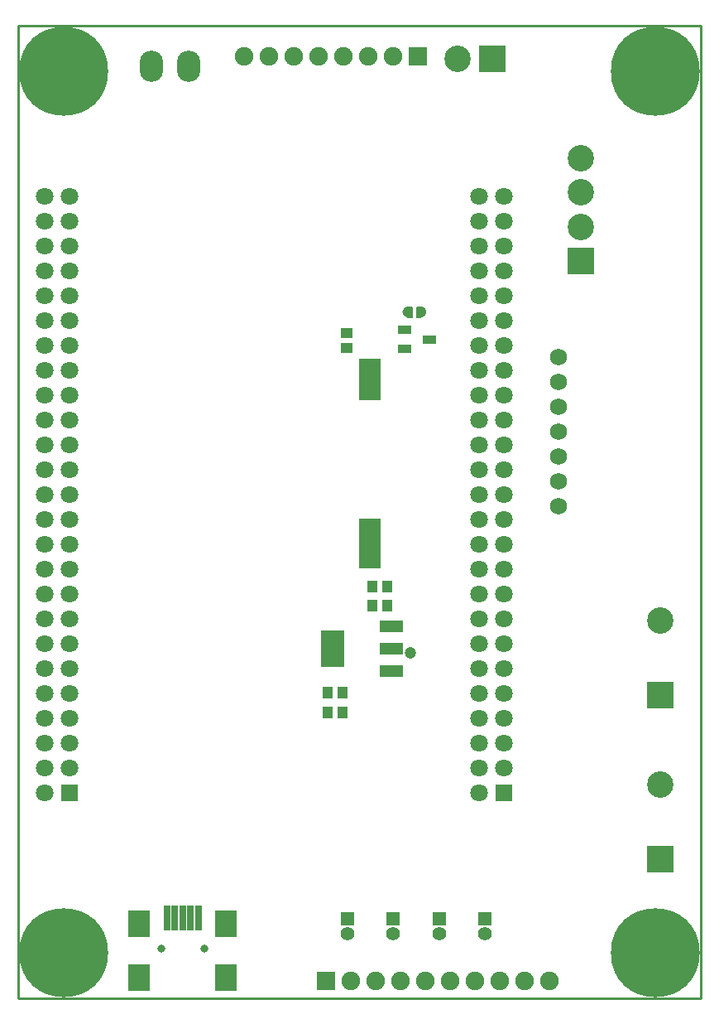
<source format=gts>
G04*
G04 #@! TF.GenerationSoftware,Altium Limited,Altium Designer,19.0.4 (130)*
G04*
G04 Layer_Color=8388736*
%FSTAX25Y25*%
%MOIN*%
G70*
G01*
G75*
%ADD10C,0.01000*%
%ADD13C,0.00800*%
%ADD24R,0.08674X0.10642*%
%ADD25R,0.02769X0.09855*%
%ADD26R,0.04658X0.04461*%
%ADD27R,0.08674X0.20485*%
%ADD28R,0.08674X0.16548*%
%ADD29C,0.03162*%
%ADD30R,0.05721X0.03556*%
%ADD31R,0.04461X0.04658*%
%ADD32C,0.04737*%
%ADD33R,0.09461X0.04737*%
%ADD34R,0.09461X0.14580*%
%ADD35C,0.35800*%
%ADD36C,0.04300*%
%ADD37C,0.07493*%
%ADD38R,0.07493X0.07493*%
%ADD39C,0.10642*%
%ADD40R,0.10642X0.10642*%
%ADD41O,0.09461X0.12611*%
%ADD42R,0.10642X0.10642*%
%ADD43C,0.07099*%
%ADD44R,0.07099X0.07099*%
%ADD45R,0.05524X0.05524*%
%ADD46C,0.05524*%
%ADD47C,0.06800*%
G36*
X0158575Y0278169D02*
X0157075D01*
X0156677D01*
X0155942Y0277865D01*
X0155379Y0277302D01*
X0155075Y0276567D01*
Y0276169D01*
Y0275771D01*
X0155379Y0275036D01*
X0155942Y0274474D01*
X0156677Y0274169D01*
X0157075D01*
D01*
X0158575D01*
Y0278169D01*
D02*
G37*
G36*
X0160575Y0274169D02*
X0162075D01*
X0162473D01*
X0163208Y0274474D01*
X016377Y0275036D01*
X0164075Y0275771D01*
Y0276169D01*
Y0276567D01*
X016377Y0277302D01*
X0163208Y0277865D01*
X0162473Y0278169D01*
X0162075D01*
D01*
X0160575D01*
Y0274169D01*
D02*
G37*
D10*
X0Y-0D02*
Y0391339D01*
X0274803D01*
Y0D02*
Y0391339D01*
X0Y-0D02*
X0274803Y0D01*
D13*
X0162075Y0274169D02*
G03*
X0162075Y0278169I0J0002D01*
G01*
X0157075D02*
G03*
X0157075Y0274169I0J-0002D01*
G01*
X0160575D02*
X0162075D01*
X0160575Y0278169D02*
X0162075D01*
X0160575Y0274169D02*
Y0278169D01*
X0157075D02*
X0158575D01*
X0157075Y0274169D02*
X0158575D01*
Y0278169D01*
D24*
X0083662Y0008236D02*
D03*
X0048622Y0008236D02*
D03*
Y002989D02*
D03*
X0083662D02*
D03*
D25*
X0059843Y0032283D02*
D03*
X0062992D02*
D03*
X0066142D02*
D03*
X0069291D02*
D03*
X0072441D02*
D03*
D26*
X0132283Y0267599D02*
D03*
Y0261536D02*
D03*
D27*
X0141575Y0183169D02*
D03*
D28*
Y0249169D02*
D03*
D29*
X0162075Y0276169D02*
D03*
X0157075D02*
D03*
X0074803Y0020047D02*
D03*
X0057481Y0020047D02*
D03*
D30*
X0165496Y0265169D02*
D03*
X0155654Y0261429D02*
D03*
Y026891D02*
D03*
D31*
X0142543Y0165669D02*
D03*
X0148606D02*
D03*
X0142543Y0158169D02*
D03*
X0148606D02*
D03*
X0130606Y0123169D02*
D03*
X0124543D02*
D03*
X0130606Y0115169D02*
D03*
X0124543D02*
D03*
D32*
X0158075Y0139169D02*
D03*
D33*
X0150197Y0131614D02*
D03*
Y0140669D02*
D03*
Y0149724D02*
D03*
D34*
X0126575Y0140669D02*
D03*
D35*
X0018305Y001844D02*
D03*
X0256693Y0372948D02*
D03*
X0018305D02*
D03*
X0256693Y001844D02*
D03*
D36*
X0012205Y0029005D02*
D03*
X0024405D02*
D03*
X0030505Y001844D02*
D03*
X0024405Y0007874D02*
D03*
X0012205D02*
D03*
X0006105Y001844D02*
D03*
X0250593Y0383513D02*
D03*
X0262793D02*
D03*
X0268893Y0372948D02*
D03*
X0262793Y0362382D02*
D03*
X0250593D02*
D03*
X0244493Y0372948D02*
D03*
X0012205Y0383513D02*
D03*
X0024405D02*
D03*
X0030505Y0372948D02*
D03*
X0024405Y0362382D02*
D03*
X0012205D02*
D03*
X0006105Y0372948D02*
D03*
X0250593Y0029005D02*
D03*
X0262793D02*
D03*
X0268893Y001844D02*
D03*
X0262793Y0007874D02*
D03*
X0250593D02*
D03*
X0244493Y001844D02*
D03*
D37*
X0091075Y0379169D02*
D03*
X0101075D02*
D03*
X0111075D02*
D03*
X0121075D02*
D03*
X0131075D02*
D03*
X0141075D02*
D03*
X0151075D02*
D03*
X0173937Y0007087D02*
D03*
X0163937D02*
D03*
X0153937D02*
D03*
X0143937D02*
D03*
X0133937D02*
D03*
X0183937D02*
D03*
X0193937D02*
D03*
X0203937D02*
D03*
X0213937D02*
D03*
D38*
X0161075Y0379169D02*
D03*
X0123937Y0007087D02*
D03*
D39*
X0177075Y0378169D02*
D03*
X0258575Y0086169D02*
D03*
Y0152169D02*
D03*
X0226574Y0324229D02*
D03*
X0226575Y0310449D02*
D03*
X0226574Y0338008D02*
D03*
D40*
X0190854Y0378169D02*
D03*
D41*
X0068575Y0375169D02*
D03*
X0053575Y0375169D02*
D03*
D42*
X0258575Y0056169D02*
D03*
Y0122169D02*
D03*
X0226575Y0296669D02*
D03*
D43*
X0020575Y0282669D02*
D03*
X0010575D02*
D03*
X0020575Y0292669D02*
D03*
X0010575D02*
D03*
X0020575Y0302669D02*
D03*
X0010575D02*
D03*
X0020575Y0312669D02*
D03*
X0010575D02*
D03*
X0020575Y0322669D02*
D03*
X0010575D02*
D03*
X0010575Y0272669D02*
D03*
X0020575D02*
D03*
X0010575Y0262669D02*
D03*
X0020575D02*
D03*
X0010575Y0252669D02*
D03*
X0020575D02*
D03*
X0010575Y0242669D02*
D03*
X0020575D02*
D03*
X0010575Y0232669D02*
D03*
X0020575D02*
D03*
X0010575Y0222669D02*
D03*
X0020575D02*
D03*
X0010575Y0212669D02*
D03*
X0020575D02*
D03*
X0010575Y0202669D02*
D03*
X0020575D02*
D03*
X0010575Y0192669D02*
D03*
X0020575D02*
D03*
X0010575Y0182669D02*
D03*
X0020575D02*
D03*
X0010575Y0172669D02*
D03*
X0020575D02*
D03*
X0010575Y0162669D02*
D03*
X0020575D02*
D03*
X0010575Y0152669D02*
D03*
X0020575D02*
D03*
X0010575Y0142669D02*
D03*
X0020575D02*
D03*
X0010575Y0132669D02*
D03*
X0020575D02*
D03*
X0010575Y0122669D02*
D03*
X0020575D02*
D03*
X0010575Y0112669D02*
D03*
X0020575D02*
D03*
X0010575Y0102669D02*
D03*
X0020575D02*
D03*
X0010575Y0092669D02*
D03*
X0020575D02*
D03*
X0010575Y0082669D02*
D03*
X0185675D02*
D03*
X0195675Y0092669D02*
D03*
X0185675D02*
D03*
X0195675Y0102669D02*
D03*
X0185675D02*
D03*
X0195675Y0112669D02*
D03*
X0185675D02*
D03*
X0195675Y0122669D02*
D03*
X0185675D02*
D03*
X0195675Y0132669D02*
D03*
X0185675D02*
D03*
X0195675Y0142669D02*
D03*
X0185675D02*
D03*
X0195675Y0152669D02*
D03*
X0185675D02*
D03*
X0195675Y0162669D02*
D03*
X0185675D02*
D03*
X0195675Y0172669D02*
D03*
X0185675D02*
D03*
X0195675Y0182669D02*
D03*
X0185675D02*
D03*
X0195675Y0192669D02*
D03*
X0185675D02*
D03*
X0195675Y0202669D02*
D03*
X0185675D02*
D03*
X0195675Y0212669D02*
D03*
X0185675D02*
D03*
X0195675Y0222669D02*
D03*
X0185675D02*
D03*
X0195675Y0232669D02*
D03*
X0185675D02*
D03*
X0195675Y0242669D02*
D03*
X0185675D02*
D03*
X0195675Y0252669D02*
D03*
X0185675D02*
D03*
X0195675Y0262669D02*
D03*
X0185675D02*
D03*
X0195675Y0272669D02*
D03*
X0185675D02*
D03*
X0185675Y0322669D02*
D03*
X0195675D02*
D03*
X0185675Y0312669D02*
D03*
X0195675D02*
D03*
X0185675Y0302669D02*
D03*
X0195675D02*
D03*
X0185675Y0292669D02*
D03*
X0195675D02*
D03*
X0185675Y0282669D02*
D03*
X0195675D02*
D03*
D44*
X0020575Y0082669D02*
D03*
X0195675D02*
D03*
D45*
X0188051Y0031941D02*
D03*
X0169551Y0032035D02*
D03*
X0151051Y0031941D02*
D03*
X0132551D02*
D03*
D46*
X0188051Y0026035D02*
D03*
X0169551Y002613D02*
D03*
X0151051Y0026035D02*
D03*
X0132551D02*
D03*
D47*
X0217575Y0258169D02*
D03*
Y0248169D02*
D03*
Y0238169D02*
D03*
Y0228169D02*
D03*
Y0218169D02*
D03*
Y0208169D02*
D03*
Y0198169D02*
D03*
M02*

</source>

- **WHAT TO WORK ON**: Give the exact lines, and only those, from the line containing "X0006105Y0372948D02*" through the line containing "X0131075D02*" in the entries above.

- **EXERCISE RESULT**:
X0006105Y0372948D02*
D03*
X0250593Y0029005D02*
D03*
X0262793D02*
D03*
X0268893Y001844D02*
D03*
X0262793Y0007874D02*
D03*
X0250593D02*
D03*
X0244493Y001844D02*
D03*
D37*
X0091075Y0379169D02*
D03*
X0101075D02*
D03*
X0111075D02*
D03*
X0121075D02*
D03*
X0131075D02*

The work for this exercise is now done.